SiriDB / siridb-admin

SiriDB - Tool for managing SiriDB databases
MIT License
12 stars 7 forks source link

better doc request: pool, replica, pool-id #8

Open alekibango opened 6 years ago

alekibango commented 6 years ago

I am trying to understand how siridb works. What exactly replica and pool is? How it works? What exactly is the relation between server, pool, replica, database, timeseries, shards ? How do i check (list) how i did configure those relations?

PS: i just found blog post http://siridb.net/blog/how-we-store-time-series-in-siridb/ which is interesting, and i really like the explanation about files and indexes, but the blog post is not good enough to solve this issue.

Idea: making simple (UML) diagram explaining relations of server, pool, replica, database, timeseries, shards might be very good.

Also help text is somewhat wrong here (new pool instead of new replica):

$ siridb-admin_1.1.3_linux_amd64.bin  --help  2>&1 |tail -n 7
  new-pool --db-name=DB-NAME --db-user=DB-USER --db-password=DB-PASSWORD --db-server=DB-SERVER [<flags>]
    Expand a SiriDB database with a new pool.

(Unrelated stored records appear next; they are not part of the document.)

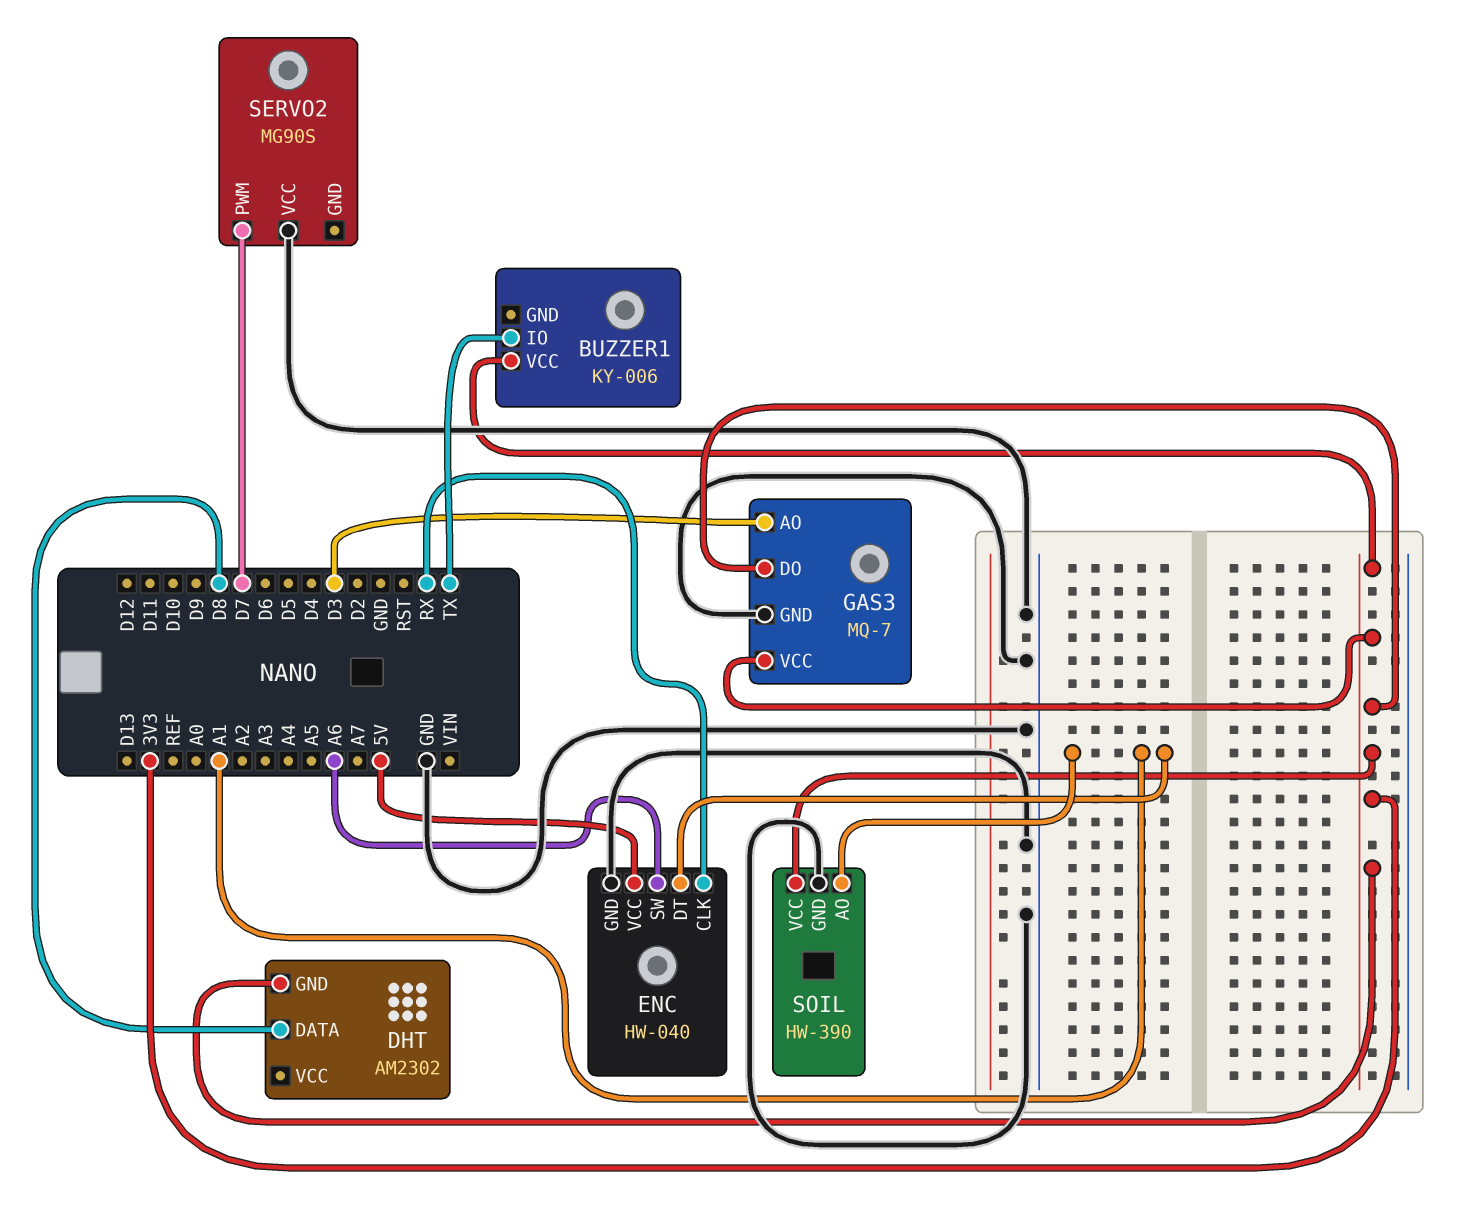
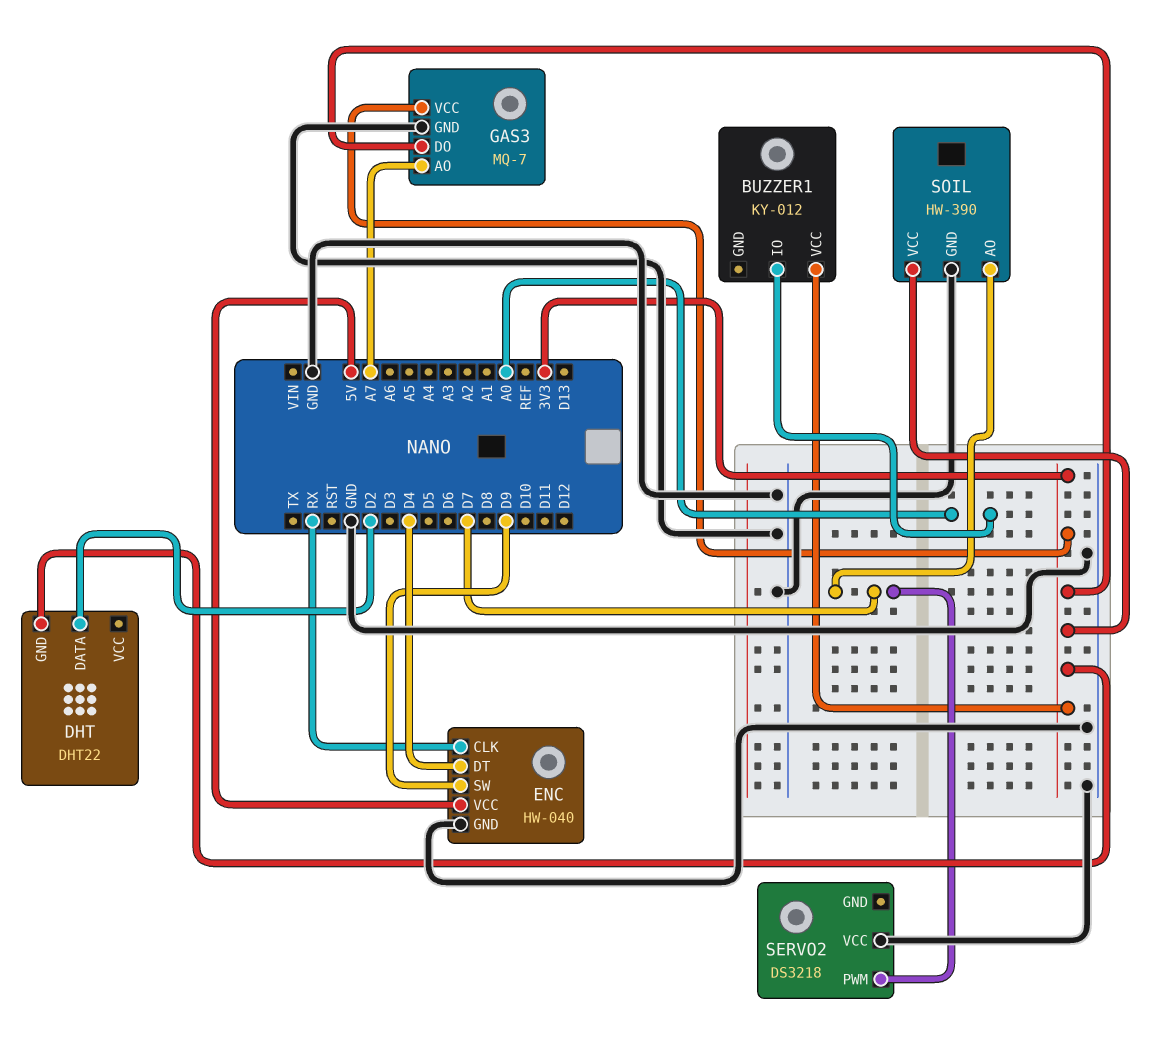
BUZZER1: KY-006 -> KY-012
BUZZER1 pin IO: TX -> A0
DHT: AM2302 -> DHT22
DHT pin DATA: D8 -> D2
ENC pin DT: A1 -> D4
ENC pin SW: A6 -> D9
GAS3 pin AO: D3 -> A7
SERVO2: MG90S -> DS3218
SOIL pin AO: A1 -> D7

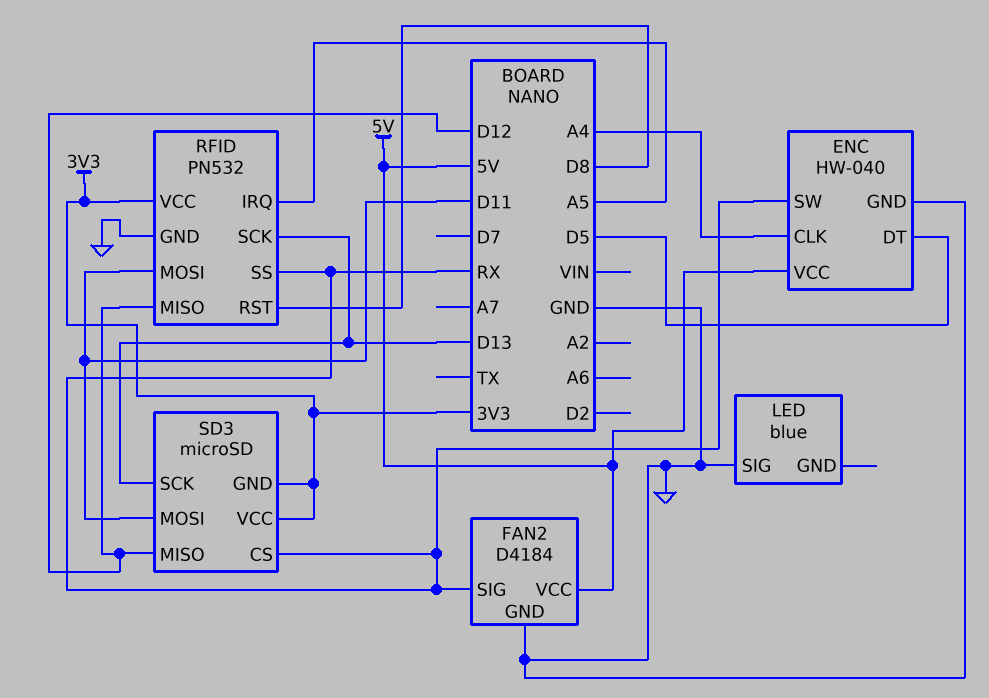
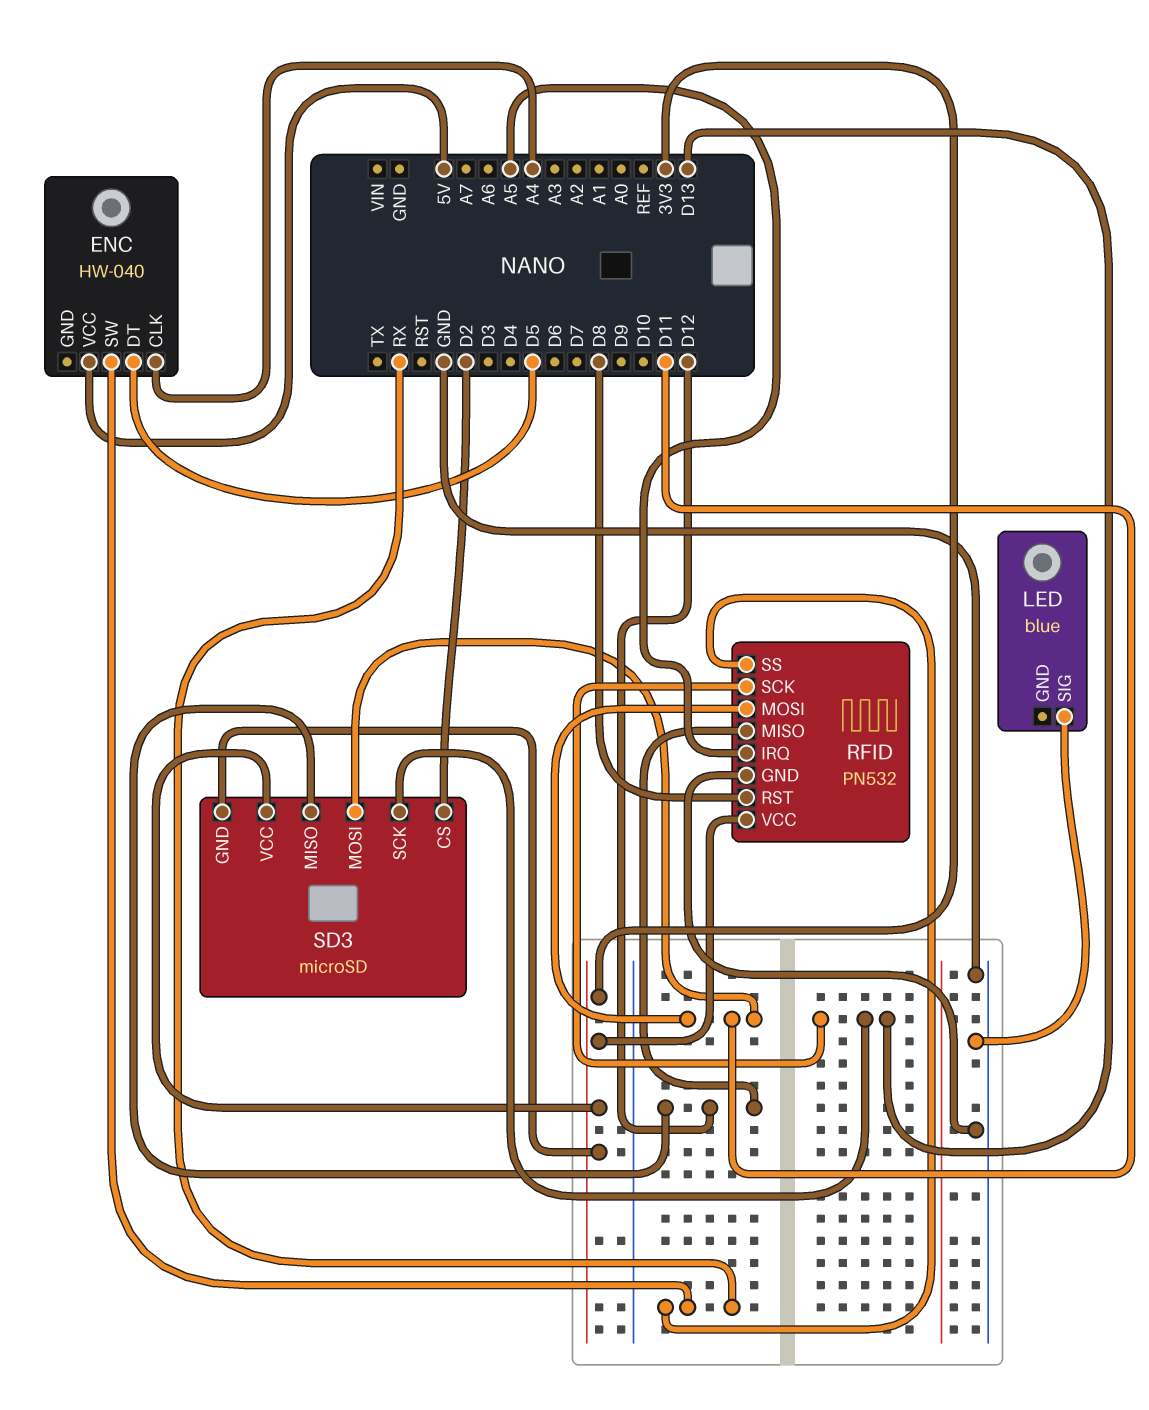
ENC pin GND: GND -> none
FAN2: D4184 -> none
FAN2 pin GND: GND -> none
FAN2 pin SIG: RX -> none
FAN2 pin VCC: 5V -> none
SD3 pin CS: RX -> D2

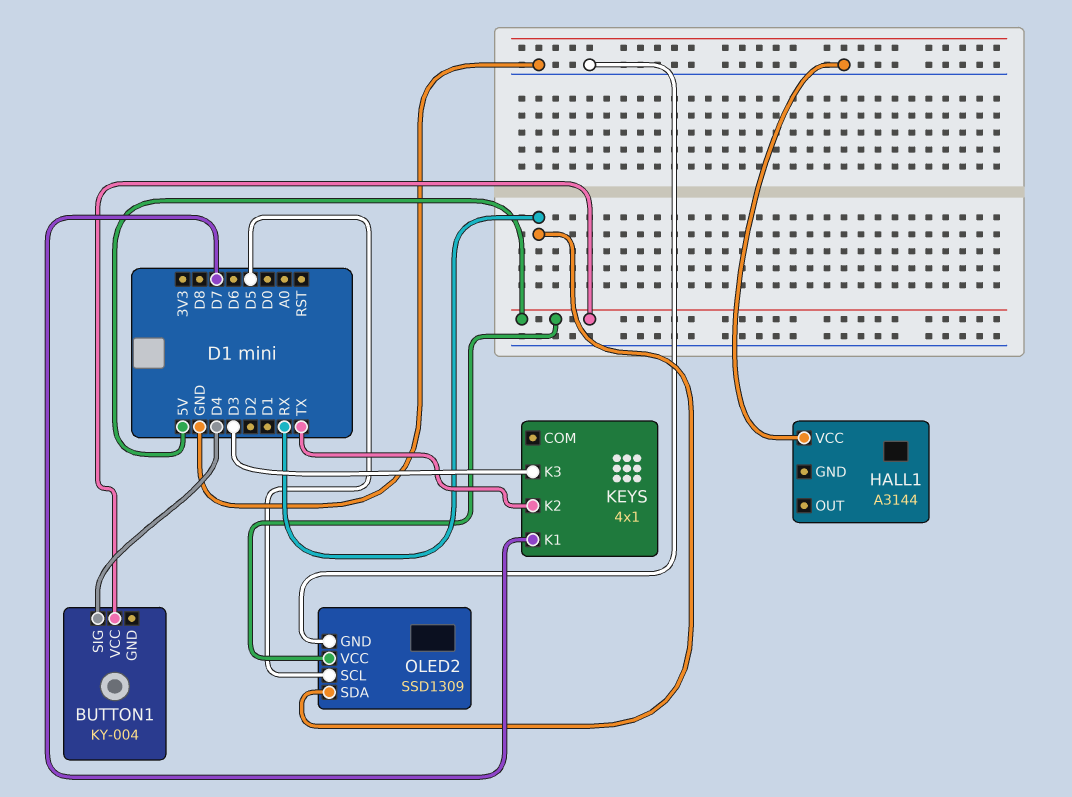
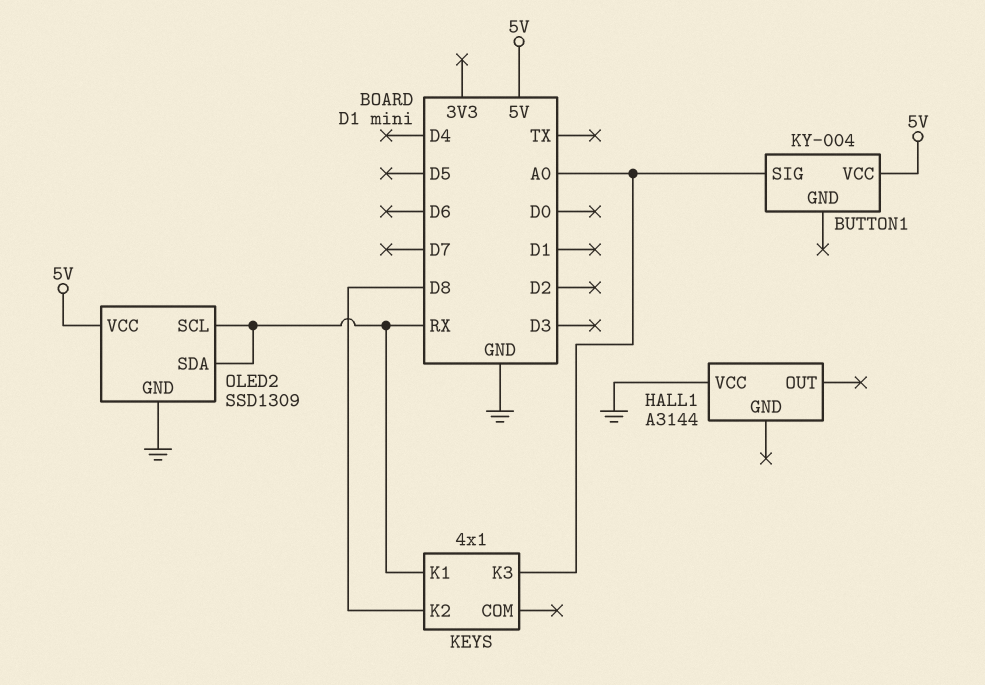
BUTTON1 pin SIG: D4 -> A0
KEYS pin K1: D7 -> RX
KEYS pin K2: TX -> D8
KEYS pin K3: D3 -> A0
OLED2 pin SCL: D5 -> RX

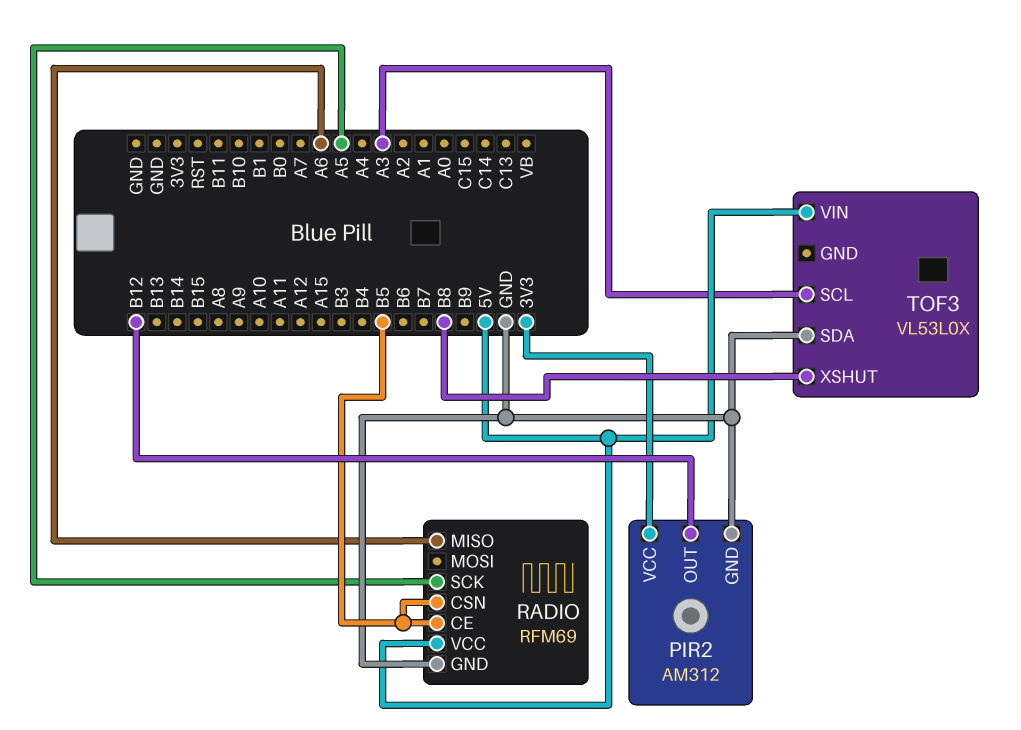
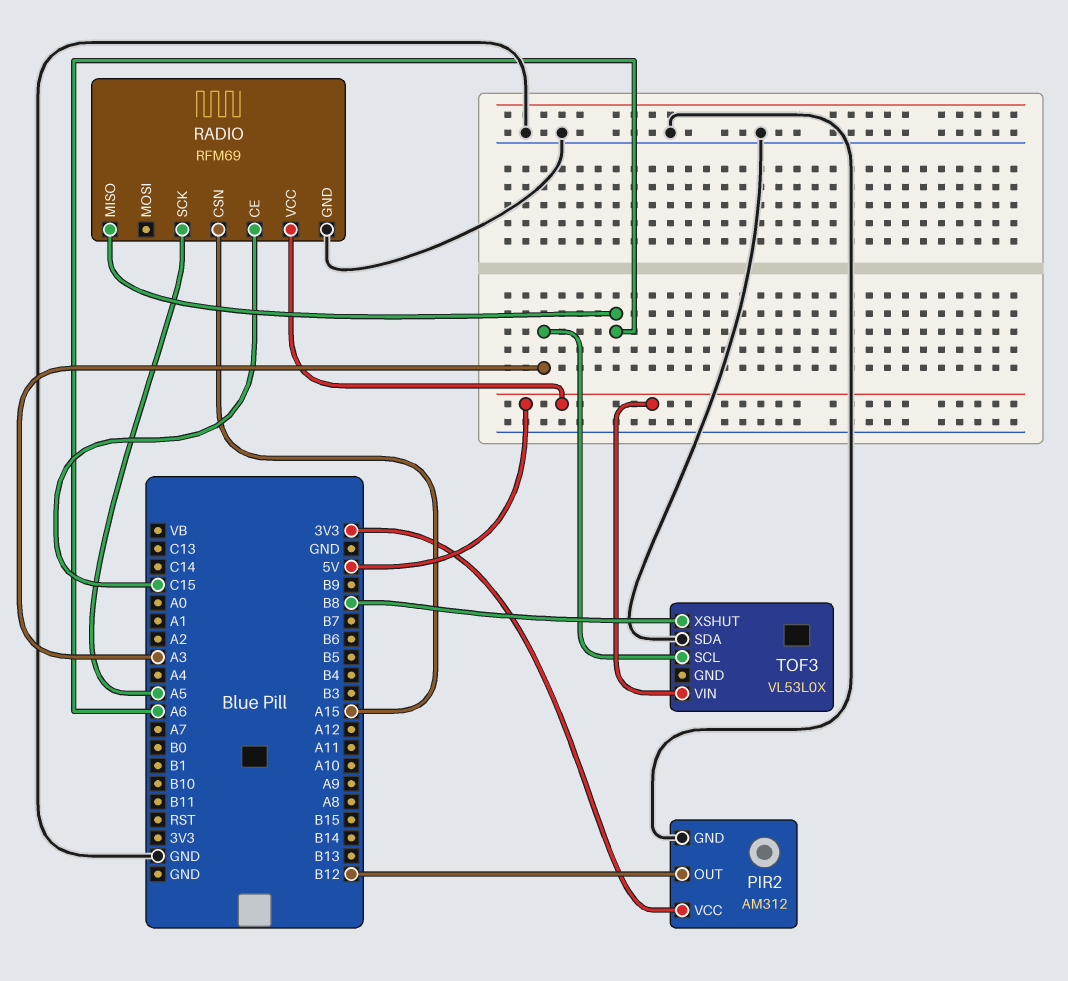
RADIO pin CE: B5 -> C15
RADIO pin CSN: B5 -> A15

  new-replica --db-name=DB-NAME --db-user=DB-USER --db-password=DB-PASSWORD --db-server=DB-SERVER --pool=POOL [<flags>]
    Expand a SiriDB database with a new pool.
alekibango commented 6 years ago

Answering myself, this should be improved and placed into docs somewhere

Time Series (TS) = named, ordered set of [time, value]; Server = resource we can connect to, for example to insert or query data. Pool = group of servers. data written to one server will be replicated to all servers in a pool,

Time Series are always (automatically) assigned to a Pool. They cannot move to another pool, They can rarely move to another pool (when we add new pool).

Shard = continuous and time limited part of TS (from - to); All shards of one TS are stored in the same pool (which one is decided by time series name) Replica = other server(s?) in a pool,

More questions: Will writing data to any server return success even if it is not yet replicated anywhere? is it possible to configure number of successfull replications before returning success? (1, 2. .., N, most, 40%, 67%, ...)

joente commented 6 years ago

Thank you for the feedback. We will soon update the documentation and try to clarify some concepts.

Your last questions:

Will writing data to any server return success even if it is not yet replicated anywhere?

The server will respond with success in case the data is at least saved in a replication (queue) file so yes, it can return successful before the data is actually replicated.

is it possible to configure number of successful replications before returning success? (1, 2. .., N, most, 40%, 67%, ...)

No, this is not possible and the current version of SiriDB supports only two servers in each pool.

seybi87 commented 4 years ago

Hi guys,

I am currently looking into horizontally scalable time-series DBMS and so I came across the very interesting SiriDB.

Yet, I have similar problems in understanding the distribution concepts of SiriDB based on the exisitng documentations.

In particular, I have the following questions:

Thanks a lot in advaance for your help!

joente commented 4 years ago

Hi @seybi87,

Here are a few benchmarks we did to compare some cloud solutions. The benchmark results show that adding more pools results in an almost linear insert performance.

Azure (Netapp files, SiriDB 1 Pool): loaded 218160000 metrics in 757.500sec with 2 workers (mean rate 288.000. metrics/sec)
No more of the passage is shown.